◆ What is being asked ◆
Please lay out every line of the items below as a numbered list, leaving out any blank lines.

◆ Items listed in a dataset ◆
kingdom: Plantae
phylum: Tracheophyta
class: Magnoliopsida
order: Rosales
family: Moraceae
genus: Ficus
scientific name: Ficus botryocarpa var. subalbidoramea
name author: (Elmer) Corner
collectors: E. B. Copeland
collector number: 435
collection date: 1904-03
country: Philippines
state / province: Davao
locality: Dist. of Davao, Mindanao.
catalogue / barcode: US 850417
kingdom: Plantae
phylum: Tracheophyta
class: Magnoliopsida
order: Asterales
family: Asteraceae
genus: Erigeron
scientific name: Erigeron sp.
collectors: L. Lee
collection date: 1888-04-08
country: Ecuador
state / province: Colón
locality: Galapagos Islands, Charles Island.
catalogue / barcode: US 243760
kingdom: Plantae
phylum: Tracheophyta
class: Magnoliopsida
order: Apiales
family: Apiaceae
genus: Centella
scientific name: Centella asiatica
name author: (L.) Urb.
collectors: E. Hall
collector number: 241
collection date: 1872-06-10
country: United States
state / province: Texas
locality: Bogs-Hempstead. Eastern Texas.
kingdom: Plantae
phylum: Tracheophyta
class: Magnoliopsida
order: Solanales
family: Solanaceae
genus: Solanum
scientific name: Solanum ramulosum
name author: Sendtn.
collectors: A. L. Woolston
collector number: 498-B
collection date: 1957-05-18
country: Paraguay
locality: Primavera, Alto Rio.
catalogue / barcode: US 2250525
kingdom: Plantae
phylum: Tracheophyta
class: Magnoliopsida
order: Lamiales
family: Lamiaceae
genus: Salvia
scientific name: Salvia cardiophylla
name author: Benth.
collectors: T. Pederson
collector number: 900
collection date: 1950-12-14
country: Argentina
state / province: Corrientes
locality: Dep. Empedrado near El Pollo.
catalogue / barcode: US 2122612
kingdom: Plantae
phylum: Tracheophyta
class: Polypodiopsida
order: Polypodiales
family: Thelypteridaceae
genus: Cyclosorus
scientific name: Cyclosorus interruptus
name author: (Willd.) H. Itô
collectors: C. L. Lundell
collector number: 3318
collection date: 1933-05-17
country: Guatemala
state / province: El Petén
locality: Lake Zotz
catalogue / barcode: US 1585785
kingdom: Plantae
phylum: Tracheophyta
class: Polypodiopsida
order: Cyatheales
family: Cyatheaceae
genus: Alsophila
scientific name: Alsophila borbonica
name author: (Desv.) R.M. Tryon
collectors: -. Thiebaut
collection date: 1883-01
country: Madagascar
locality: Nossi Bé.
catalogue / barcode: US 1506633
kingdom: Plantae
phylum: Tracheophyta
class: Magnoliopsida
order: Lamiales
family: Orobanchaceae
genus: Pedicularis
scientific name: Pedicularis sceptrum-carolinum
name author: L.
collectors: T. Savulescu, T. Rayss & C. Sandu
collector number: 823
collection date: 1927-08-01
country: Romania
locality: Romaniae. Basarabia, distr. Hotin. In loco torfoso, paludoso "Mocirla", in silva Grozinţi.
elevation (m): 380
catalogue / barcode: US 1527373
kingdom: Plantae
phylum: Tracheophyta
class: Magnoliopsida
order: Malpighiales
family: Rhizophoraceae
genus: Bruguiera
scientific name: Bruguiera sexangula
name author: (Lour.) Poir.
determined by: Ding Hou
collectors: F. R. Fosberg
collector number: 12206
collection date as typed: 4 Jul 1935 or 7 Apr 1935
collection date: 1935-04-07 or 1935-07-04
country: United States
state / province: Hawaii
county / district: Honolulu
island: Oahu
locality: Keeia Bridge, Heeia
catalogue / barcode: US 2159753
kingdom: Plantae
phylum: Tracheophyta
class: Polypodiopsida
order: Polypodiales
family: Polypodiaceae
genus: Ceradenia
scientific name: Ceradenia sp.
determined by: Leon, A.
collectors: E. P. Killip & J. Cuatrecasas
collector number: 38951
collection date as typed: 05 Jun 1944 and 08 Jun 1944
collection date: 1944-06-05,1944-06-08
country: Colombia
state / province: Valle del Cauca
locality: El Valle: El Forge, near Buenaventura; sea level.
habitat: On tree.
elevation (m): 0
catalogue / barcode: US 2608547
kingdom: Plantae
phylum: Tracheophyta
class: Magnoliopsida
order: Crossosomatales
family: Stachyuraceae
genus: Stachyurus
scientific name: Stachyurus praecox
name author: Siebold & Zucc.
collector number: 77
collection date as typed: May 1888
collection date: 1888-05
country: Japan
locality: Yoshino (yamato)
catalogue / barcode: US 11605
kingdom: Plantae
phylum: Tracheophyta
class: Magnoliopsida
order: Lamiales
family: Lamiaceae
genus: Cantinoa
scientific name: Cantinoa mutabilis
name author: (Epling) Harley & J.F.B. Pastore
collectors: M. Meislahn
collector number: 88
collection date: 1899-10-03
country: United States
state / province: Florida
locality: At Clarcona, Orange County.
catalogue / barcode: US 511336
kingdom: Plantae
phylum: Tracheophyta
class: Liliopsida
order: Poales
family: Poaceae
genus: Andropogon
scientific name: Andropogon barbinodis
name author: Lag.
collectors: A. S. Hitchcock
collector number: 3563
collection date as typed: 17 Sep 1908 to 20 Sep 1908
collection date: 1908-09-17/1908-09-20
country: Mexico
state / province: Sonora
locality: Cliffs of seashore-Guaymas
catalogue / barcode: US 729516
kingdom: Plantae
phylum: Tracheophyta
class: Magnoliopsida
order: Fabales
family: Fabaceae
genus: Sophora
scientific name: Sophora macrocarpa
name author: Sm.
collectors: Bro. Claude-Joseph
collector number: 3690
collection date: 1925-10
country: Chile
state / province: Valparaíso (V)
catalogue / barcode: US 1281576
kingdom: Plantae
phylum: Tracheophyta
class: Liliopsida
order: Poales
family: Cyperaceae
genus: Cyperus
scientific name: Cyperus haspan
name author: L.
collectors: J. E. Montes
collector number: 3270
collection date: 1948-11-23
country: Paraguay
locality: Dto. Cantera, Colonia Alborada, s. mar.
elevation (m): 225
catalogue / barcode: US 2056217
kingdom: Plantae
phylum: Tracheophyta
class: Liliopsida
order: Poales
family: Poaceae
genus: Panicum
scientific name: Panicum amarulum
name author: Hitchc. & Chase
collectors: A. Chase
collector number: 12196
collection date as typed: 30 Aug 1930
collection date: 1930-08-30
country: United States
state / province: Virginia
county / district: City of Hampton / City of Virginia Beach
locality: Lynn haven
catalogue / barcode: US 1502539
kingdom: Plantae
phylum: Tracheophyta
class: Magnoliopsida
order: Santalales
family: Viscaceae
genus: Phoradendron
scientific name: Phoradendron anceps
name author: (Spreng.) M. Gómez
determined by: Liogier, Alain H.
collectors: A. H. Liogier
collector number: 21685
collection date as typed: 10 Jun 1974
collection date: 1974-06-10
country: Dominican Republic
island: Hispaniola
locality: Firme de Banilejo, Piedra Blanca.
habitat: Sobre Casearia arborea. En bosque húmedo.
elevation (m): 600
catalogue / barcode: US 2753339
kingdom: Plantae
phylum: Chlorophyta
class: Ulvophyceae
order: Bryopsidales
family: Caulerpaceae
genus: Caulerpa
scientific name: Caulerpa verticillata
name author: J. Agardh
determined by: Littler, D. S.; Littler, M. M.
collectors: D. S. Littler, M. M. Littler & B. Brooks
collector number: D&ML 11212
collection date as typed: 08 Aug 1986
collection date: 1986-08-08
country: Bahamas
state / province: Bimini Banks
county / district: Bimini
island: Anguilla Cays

◆ Final result ◆
1. kingdom: Plantae
2. phylum: Tracheophyta
3. class: Magnoliopsida
4. order: Rosales
5. family: Moraceae
6. genus: Ficus
7. scientific name: Ficus botryocarpa var. subalbidoramea
8. name author: (Elmer) Corner
9. collectors: E. B. Copeland
10. collector number: 435
11. collection date: 1904-03
12. country: Philippines
13. state / province: Davao
14. locality: Dist. of Davao, Mindanao.
15. catalogue / barcode: US 850417
16. kingdom: Plantae
17. phylum: Tracheophyta
18. class: Magnoliopsida
19. order: Asterales
20. family: Asteraceae
21. genus: Erigeron
22. scientific name: Erigeron sp.
23. collectors: L. Lee
24. collection date: 1888-04-08
25. country: Ecuador
26. state / province: Colón
27. locality: Galapagos Islands, Charles Island.
28. catalogue / barcode: US 243760
29. kingdom: Plantae
30. phylum: Tracheophyta
31. class: Magnoliopsida
32. order: Apiales
33. family: Apiaceae
34. genus: Centella
35. scientific name: Centella asiatica
36. name author: (L.) Urb.
37. collectors: E. Hall
38. collector number: 241
39. collection date: 1872-06-10
40. country: United States
41. state / province: Texas
42. locality: Bogs-Hempstead. Eastern Texas.
43. kingdom: Plantae
44. phylum: Tracheophyta
45. class: Magnoliopsida
46. order: Solanales
47. family: Solanaceae
48. genus: Solanum
49. scientific name: Solanum ramulosum
50. name author: Sendtn.
51. collectors: A. L. Woolston
52. collector number: 498-B
53. collection date: 1957-05-18
54. country: Paraguay
55. locality: Primavera, Alto Rio.
56. catalogue / barcode: US 2250525
57. kingdom: Plantae
58. phylum: Tracheophyta
59. class: Magnoliopsida
60. order: Lamiales
61. family: Lamiaceae
62. genus: Salvia
63. scientific name: Salvia cardiophylla
64. name author: Benth.
65. collectors: T. Pederson
66. collector number: 900
67. collection date: 1950-12-14
68. country: Argentina
69. state / province: Corrientes
70. locality: Dep. Empedrado near El Pollo.
71. catalogue / barcode: US 2122612
72. kingdom: Plantae
73. phylum: Tracheophyta
74. class: Polypodiopsida
75. order: Polypodiales
76. family: Thelypteridaceae
77. genus: Cyclosorus
78. scientific name: Cyclosorus interruptus
79. name author: (Willd.) H. Itô
80. collectors: C. L. Lundell
81. collector number: 3318
82. collection date: 1933-05-17
83. country: Guatemala
84. state / province: El Petén
85. locality: Lake Zotz
86. catalogue / barcode: US 1585785
87. kingdom: Plantae
88. phylum: Tracheophyta
89. class: Polypodiopsida
90. order: Cyatheales
91. family: Cyatheaceae
92. genus: Alsophila
93. scientific name: Alsophila borbonica
94. name author: (Desv.) R.M. Tryon
95. collectors: -. Thiebaut
96. collection date: 1883-01
97. country: Madagascar
98. locality: Nossi Bé.
99. catalogue / barcode: US 1506633
100. kingdom: Plantae
101. phylum: Tracheophyta
102. class: Magnoliopsida
103. order: Lamiales
104. family: Orobanchaceae
105. genus: Pedicularis
106. scientific name: Pedicularis sceptrum-carolinum
107. name author: L.
108. collectors: T. Savulescu, T. Rayss & C. Sandu
109. collector number: 823
110. collection date: 1927-08-01
111. country: Romania
112. locality: Romaniae. Basarabia, distr. Hotin. In loco torfoso, paludoso "Mocirla", in silva Grozinţi.
113. elevation (m): 380
114. catalogue / barcode: US 1527373
115. kingdom: Plantae
116. phylum: Tracheophyta
117. class: Magnoliopsida
118. order: Malpighiales
119. family: Rhizophoraceae
120. genus: Bruguiera
121. scientific name: Bruguiera sexangula
122. name author: (Lour.) Poir.
123. determined by: Ding Hou
124. collectors: F. R. Fosberg
125. collector number: 12206
126. collection date as typed: 4 Jul 1935 or 7 Apr 1935
127. collection date: 1935-04-07 or 1935-07-04
128. country: United States
129. state / province: Hawaii
130. county / district: Honolulu
131. island: Oahu
132. locality: Keeia Bridge, Heeia
133. catalogue / barcode: US 2159753
134. kingdom: Plantae
135. phylum: Tracheophyta
136. class: Polypodiopsida
137. order: Polypodiales
138. family: Polypodiaceae
139. genus: Ceradenia
140. scientific name: Ceradenia sp.
141. determined by: Leon, A.
142. collectors: E. P. Killip & J. Cuatrecasas
143. collector number: 38951
144. collection date as typed: 05 Jun 1944 and 08 Jun 1944
145. collection date: 1944-06-05,1944-06-08
146. country: Colombia
147. state / province: Valle del Cauca
148. locality: El Valle: El Forge, near Buenaventura; sea level.
149. habitat: On tree.
150. elevation (m): 0
151. catalogue / barcode: US 2608547
152. kingdom: Plantae
153. phylum: Tracheophyta
154. class: Magnoliopsida
155. order: Crossosomatales
156. family: Stachyuraceae
157. genus: Stachyurus
158. scientific name: Stachyurus praecox
159. name author: Siebold & Zucc.
160. collector number: 77
161. collection date as typed: May 1888
162. collection date: 1888-05
163. country: Japan
164. locality: Yoshino (yamato)
165. catalogue / barcode: US 11605
166. kingdom: Plantae
167. phylum: Tracheophyta
168. class: Magnoliopsida
169. order: Lamiales
170. family: Lamiaceae
171. genus: Cantinoa
172. scientific name: Cantinoa mutabilis
173. name author: (Epling) Harley & J.F.B. Pastore
174. collectors: M. Meislahn
175. collector number: 88
176. collection date: 1899-10-03
177. country: United States
178. state / province: Florida
179. locality: At Clarcona, Orange County.
180. catalogue / barcode: US 511336
181. kingdom: Plantae
182. phylum: Tracheophyta
183. class: Liliopsida
184. order: Poales
185. family: Poaceae
186. genus: Andropogon
187. scientific name: Andropogon barbinodis
188. name author: Lag.
189. collectors: A. S. Hitchcock
190. collector number: 3563
191. collection date as typed: 17 Sep 1908 to 20 Sep 1908
192. collection date: 1908-09-17/1908-09-20
193. country: Mexico
194. state / province: Sonora
195. locality: Cliffs of seashore-Guaymas
196. catalogue / barcode: US 729516
197. kingdom: Plantae
198. phylum: Tracheophyta
199. class: Magnoliopsida
200. order: Fabales
201. family: Fabaceae
202. genus: Sophora
203. scientific name: Sophora macrocarpa
204. name author: Sm.
205. collectors: Bro. Claude-Joseph
206. collector number: 3690
207. collection date: 1925-10
208. country: Chile
209. state / province: Valparaíso (V)
210. catalogue / barcode: US 1281576
211. kingdom: Plantae
212. phylum: Tracheophyta
213. class: Liliopsida
214. order: Poales
215. family: Cyperaceae
216. genus: Cyperus
217. scientific name: Cyperus haspan
218. name author: L.
219. collectors: J. E. Montes
220. collector number: 3270
221. collection date: 1948-11-23
222. country: Paraguay
223. locality: Dto. Cantera, Colonia Alborada, s. mar.
224. elevation (m): 225
225. catalogue / barcode: US 2056217
226. kingdom: Plantae
227. phylum: Tracheophyta
228. class: Liliopsida
229. order: Poales
230. family: Poaceae
231. genus: Panicum
232. scientific name: Panicum amarulum
233. name author: Hitchc. & Chase
234. collectors: A. Chase
235. collector number: 12196
236. collection date as typed: 30 Aug 1930
237. collection date: 1930-08-30
238. country: United States
239. state / province: Virginia
240. county / district: City of Hampton / City of Virginia Beach
241. locality: Lynn haven
242. catalogue / barcode: US 1502539
243. kingdom: Plantae
244. phylum: Tracheophyta
245. class: Magnoliopsida
246. order: Santalales
247. family: Viscaceae
248. genus: Phoradendron
249. scientific name: Phoradendron anceps
250. name author: (Spreng.) M. Gómez
251. determined by: Liogier, Alain H.
252. collectors: A. H. Liogier
253. collector number: 21685
254. collection date as typed: 10 Jun 1974
255. collection date: 1974-06-10
256. country: Dominican Republic
257. island: Hispaniola
258. locality: Firme de Banilejo, Piedra Blanca.
259. habitat: Sobre Casearia arborea. En bosque húmedo.
260. elevation (m): 600
261. catalogue / barcode: US 2753339
262. kingdom: Plantae
263. phylum: Chlorophyta
264. class: Ulvophyceae
265. order: Bryopsidales
266. family: Caulerpaceae
267. genus: Caulerpa
268. scientific name: Caulerpa verticillata
269. name author: J. Agardh
270. determined by: Littler, D. S.; Littler, M. M.
271. collectors: D. S. Littler, M. M. Littler & B. Brooks
272. collector number: D&ML 11212
273. collection date as typed: 08 Aug 1986
274. collection date: 1986-08-08
275. country: Bahamas
276. state / province: Bimini Banks
277. county / district: Bimini
278. island: Anguilla Cays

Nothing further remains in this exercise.